S’adressant récemment aux procureurs généraux de toutes les juridictions, le président de la Cour constitutionnelle n’y est pas allé par quatre chemins. Dieudonné Kamuleta leur a rappelé, et même ordonné de n’arrêter les personnes poursuivies pour diverses infractions que quand il y a réellement des ’’indices sérieux’’ de culpabilité et si la fuite du prévenu est à craindre. Il leur a en outre posé la question cruciale : ’’Comment pouvez-vous expliquer que la tradition ou la règle est devenue aujourd’hui : on arrête sous MAP (Mandat d’arrêt provisoire), puis on accorde la liberté provisoire. C’est quoi ça ?’’.
Venant du premier des magistrats de la plus haute instance judiciaire, la sentence interroge. Ou plutôt, elle n’étonnerait que ceux qui, rarissimes, n’ont pas eu un jour maille à partir avec les juges des tribunaux de paix, de Grande instance ou Cours d’appel. La Cour de cassation elle-même excelle désormais dans l’art d’accorder à tour de bras la liberté provisoire à la stupéfaction unanime d’une opinion nationale scandalisée. Une liberté provisoire qui, en réalité, est la voie royale d’accorder une relaxe pure et simple.

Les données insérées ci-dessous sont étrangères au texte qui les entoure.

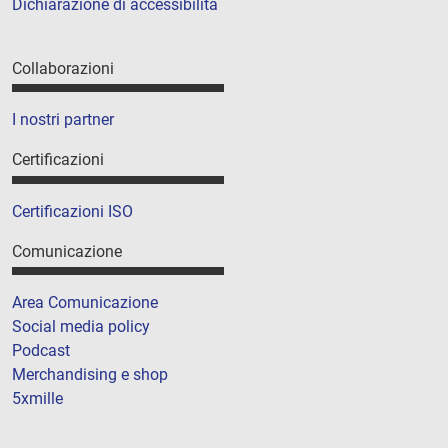
Dichiarazione di accessibilità
Collaborazioni
I nostri partner
Certificazioni
Certificazioni ISO
Comunicazione
Area Comunicazione
Social media policy
Podcast
Merchandising e shop
5xmille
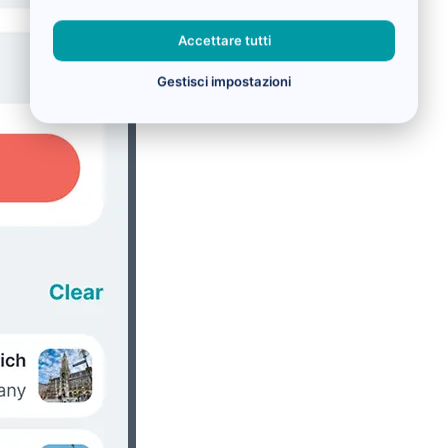
Accettare tutti
Gestisci impostazioni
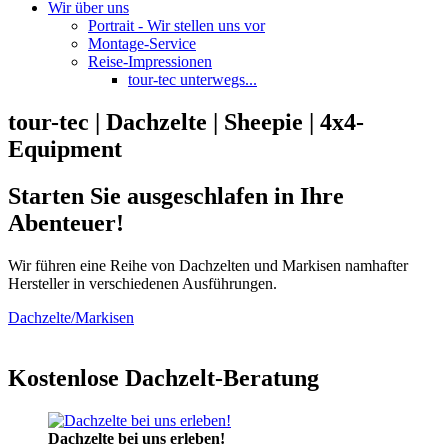
Wir über uns
Portrait - Wir stellen uns vor
Montage-Service
Reise-Impressionen
tour-tec unterwegs...
tour-tec | Dachzelte | Sheepie | 4x4-
Equipment
Starten Sie ausgeschlafen in Ihre
Abenteuer!
Wir führen eine Reihe von Dachzelten und Markisen namhafter
Hersteller in verschiedenen Ausführungen.
Dachzelte/Markisen
Kostenlose Dachzelt-Beratung
Dachzelte bei uns erleben!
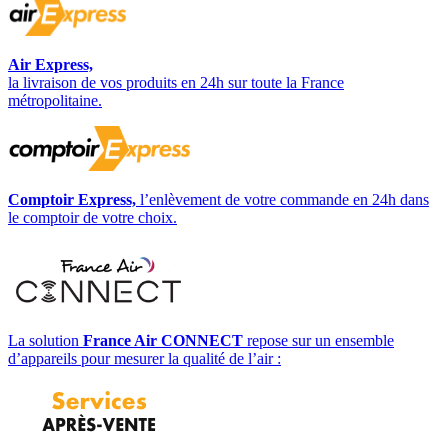
Air Express,
la livraison de vos produits en 24h sur toute la France
métropolitaine.
Comptoir Express,
l’enlèvement de votre commande en 24h dans
le comptoir de votre choix.
La solution
France Air CONNECT
repose sur un ensemble
d’appareils pour mesurer la qualité de l’air :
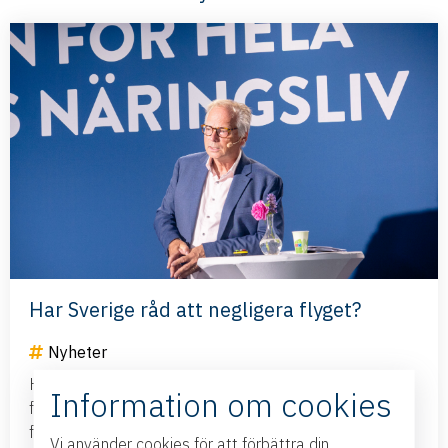
Har Sverige råd att negligera flyget?
Nyheter
Hur säkerställer vi att företag i hela Sverige kan
Information om cookies
fortsätta växa och konkurrera internationellt? Den
frågan präglade seminariet som Sveriges...
Vi använder cookies för att förbättra din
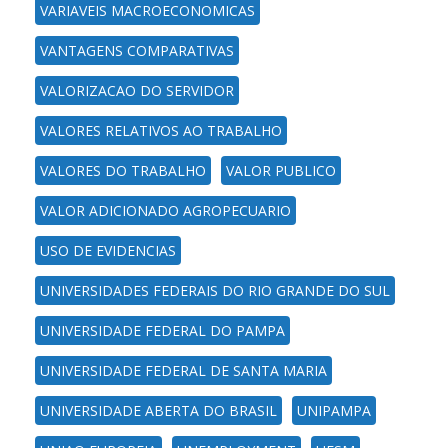
VARIAVEIS MACROECONOMICAS
VANTAGENS COMPARATIVAS
VALORIZACAO DO SERVIDOR
VALORES RELATIVOS AO TRABALHO
VALORES DO TRABALHO
VALOR PUBLICO
VALOR ADICIONADO AGROPECUARIO
USO DE EVIDENCIAS
UNIVERSIDADES FEDERAIS DO RIO GRANDE DO SUL
UNIVERSIDADE FEDERAL DO PAMPA
UNIVERSIDADE FEDERAL DE SANTA MARIA
UNIVERSIDADE ABERTA DO BRASIL
UNIPAMPA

Pour preuve : les bénéficiaires de la liberté provisoire-relaxe ne sont plus jamais rappelés devant le juge. Leurs dossiers sont classés sans suite. Et pour cause. Cette catégorie de justiciables privilégiés se recrute dans les cercles du pouvoir où se côtoient intouchables et pourvoyeurs à la ronde de fonds détournés. Leur séjour, généralement court à la prison centrale Makala (et confortable dit-on) ne sert qu’à jeter la poudre aux yeux des masses, avant une libération en fanfare des criminels économiques devenus blancs comme neige.

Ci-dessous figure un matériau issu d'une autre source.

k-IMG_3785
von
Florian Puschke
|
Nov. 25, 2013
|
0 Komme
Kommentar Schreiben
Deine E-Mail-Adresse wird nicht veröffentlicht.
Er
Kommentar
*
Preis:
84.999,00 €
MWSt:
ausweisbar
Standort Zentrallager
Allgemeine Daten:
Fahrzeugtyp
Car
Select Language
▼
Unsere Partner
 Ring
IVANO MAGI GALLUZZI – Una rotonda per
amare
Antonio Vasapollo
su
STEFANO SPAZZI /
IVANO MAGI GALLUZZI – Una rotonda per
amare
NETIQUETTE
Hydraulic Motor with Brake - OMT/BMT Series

La croisade entreprise par Dieudonné Kamuleta peut être perçue comme les prémices de la longue et périlleuse lutte de dépolitisation d’une justice à la dérive. Pas seulement. Il s’agit de lui faire opérer une mue radicale et la débarrasser des oripeaux déshonorants de la corruption qui la plombent jusqu’à la moelle.

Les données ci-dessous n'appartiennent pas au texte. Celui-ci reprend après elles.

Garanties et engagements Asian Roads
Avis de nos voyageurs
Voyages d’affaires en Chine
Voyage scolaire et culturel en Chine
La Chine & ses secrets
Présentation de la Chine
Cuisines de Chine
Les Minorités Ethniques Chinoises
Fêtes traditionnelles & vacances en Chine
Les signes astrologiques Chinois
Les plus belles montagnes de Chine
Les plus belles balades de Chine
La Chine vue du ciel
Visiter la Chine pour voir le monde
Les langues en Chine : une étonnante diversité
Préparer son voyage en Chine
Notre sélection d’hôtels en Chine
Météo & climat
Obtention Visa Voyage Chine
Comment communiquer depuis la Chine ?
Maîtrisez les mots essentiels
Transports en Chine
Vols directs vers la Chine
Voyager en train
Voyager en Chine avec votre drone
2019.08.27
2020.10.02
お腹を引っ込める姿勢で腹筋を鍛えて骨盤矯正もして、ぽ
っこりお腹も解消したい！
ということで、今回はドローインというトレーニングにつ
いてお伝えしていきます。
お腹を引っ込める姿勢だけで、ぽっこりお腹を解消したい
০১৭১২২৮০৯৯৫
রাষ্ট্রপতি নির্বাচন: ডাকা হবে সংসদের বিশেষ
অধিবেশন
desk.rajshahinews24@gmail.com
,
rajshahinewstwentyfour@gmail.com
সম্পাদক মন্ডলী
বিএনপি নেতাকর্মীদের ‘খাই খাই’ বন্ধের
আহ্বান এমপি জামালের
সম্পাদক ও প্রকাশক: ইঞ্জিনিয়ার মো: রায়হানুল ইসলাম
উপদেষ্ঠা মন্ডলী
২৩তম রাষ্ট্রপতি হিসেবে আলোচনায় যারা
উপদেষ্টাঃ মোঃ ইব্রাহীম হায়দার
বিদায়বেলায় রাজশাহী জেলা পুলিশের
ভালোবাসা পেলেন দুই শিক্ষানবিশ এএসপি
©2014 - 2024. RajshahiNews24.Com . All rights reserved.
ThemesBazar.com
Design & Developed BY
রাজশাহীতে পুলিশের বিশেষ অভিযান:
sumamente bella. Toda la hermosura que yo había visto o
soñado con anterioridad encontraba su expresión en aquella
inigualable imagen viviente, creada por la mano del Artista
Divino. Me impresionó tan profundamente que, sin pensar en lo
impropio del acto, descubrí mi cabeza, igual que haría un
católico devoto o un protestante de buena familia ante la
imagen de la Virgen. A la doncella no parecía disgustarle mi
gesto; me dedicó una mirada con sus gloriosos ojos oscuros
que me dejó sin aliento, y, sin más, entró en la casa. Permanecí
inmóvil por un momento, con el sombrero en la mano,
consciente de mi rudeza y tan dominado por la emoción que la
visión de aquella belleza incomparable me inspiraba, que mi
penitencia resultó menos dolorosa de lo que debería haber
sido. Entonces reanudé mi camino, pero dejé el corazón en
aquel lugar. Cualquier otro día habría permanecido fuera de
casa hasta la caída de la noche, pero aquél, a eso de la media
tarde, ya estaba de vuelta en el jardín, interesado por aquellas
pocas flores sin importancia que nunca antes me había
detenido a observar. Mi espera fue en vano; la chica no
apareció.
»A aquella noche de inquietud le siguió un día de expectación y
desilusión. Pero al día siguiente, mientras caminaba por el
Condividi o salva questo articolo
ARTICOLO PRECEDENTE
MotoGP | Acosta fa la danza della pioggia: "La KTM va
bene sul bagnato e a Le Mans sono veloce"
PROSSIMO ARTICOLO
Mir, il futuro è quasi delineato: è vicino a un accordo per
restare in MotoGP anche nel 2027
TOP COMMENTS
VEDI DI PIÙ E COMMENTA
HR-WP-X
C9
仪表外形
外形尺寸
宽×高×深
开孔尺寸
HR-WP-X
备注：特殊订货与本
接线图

Le président de la Cour constitutionnelle est au fait que les prisons surpeuplées hébergent souvent des auteurs de petits larcins ou des auteurs d’infractions mineures qui mériteraient des peines de travaux communautaires ou d’emprisonnement avec sursis. Sauf que la justice en RD Congo sert d’abord à humilier les mis en cause, surtout si les poursuites à leur encontre exhalent un parfum politique.